So I'm trying to use Keras' fit_generator with a custom data generator to feed into an LSTM network.
What works
To illustrate the problem, I have created a toy example trying to predict the next number in a simple ascending sequence, and I use the Keras TimeseriesGenerator to create a Sequence instance:
WINDOW_LENGTH = 4
data = np.arange(0,100).reshape(-1,1)
data_gen = TimeseriesGenerator(data, data, length=WINDOW_LENGTH,
sampling_rate=1, batch_size=1)
I use a simple LSTM network:
data_dim = 1
input1 = Input(shape=(WINDOW_LENGTH, data_dim))
lstm1 = LSTM(100)(input1)
hidden = Dense(20, activation='relu')(lstm1)
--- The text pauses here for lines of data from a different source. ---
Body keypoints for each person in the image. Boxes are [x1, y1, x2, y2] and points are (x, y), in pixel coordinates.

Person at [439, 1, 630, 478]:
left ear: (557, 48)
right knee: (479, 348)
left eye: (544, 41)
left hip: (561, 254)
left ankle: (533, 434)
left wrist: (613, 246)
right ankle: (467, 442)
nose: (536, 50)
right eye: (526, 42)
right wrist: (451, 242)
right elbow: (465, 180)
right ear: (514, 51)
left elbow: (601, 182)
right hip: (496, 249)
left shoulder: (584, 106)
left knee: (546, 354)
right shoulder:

output = Dense(data_dim, activation='linear')(hidden)
model = Model(inputs=input1, outputs=output)
model.compile(loss='mse', optimizer='rmsprop', metrics=['accuracy'])
and train it using the fit_generator
function:
model.fit_generator(generator=data_gen,
steps_per_epoch=32,
epochs=10)
And this trains perfectly, and the model makes predictions as expected.
The problem
Now the problem is, in my non-toy situation I want to process the data coming out from the TimeseriesGenerator before feeding the data into the fit_generator
. As a step towards this, I create a generator function which just wraps the TimeseriesGenerator used previously.
def get_generator(data, targets, window_length = 5, batch_size = 32):
while True:
data_gen = TimeseriesGenerator(data, targets, length=window_length,
sampling_rate=1, batch_size=batch_size)
for i in range(len(data_gen)):
x, y = data_gen[i]
yield x, y
data_gen_custom = get_generator(data, data,
window_length=WINDOW_LENGTH, batch_size=1)
But now the strange thing is that when I train the model as before, but using this generator as the input,
model.fit_generator(generator=data_gen_custom,
steps_per_epoch=32,
epochs=10)
There is no error but the training error is all over the place (jumping up and down instead of consistently going down like it did with the other approach), and the model doesn't learn to make good predictions.
Any ideas what I'm doing wrong with my custom generator approach?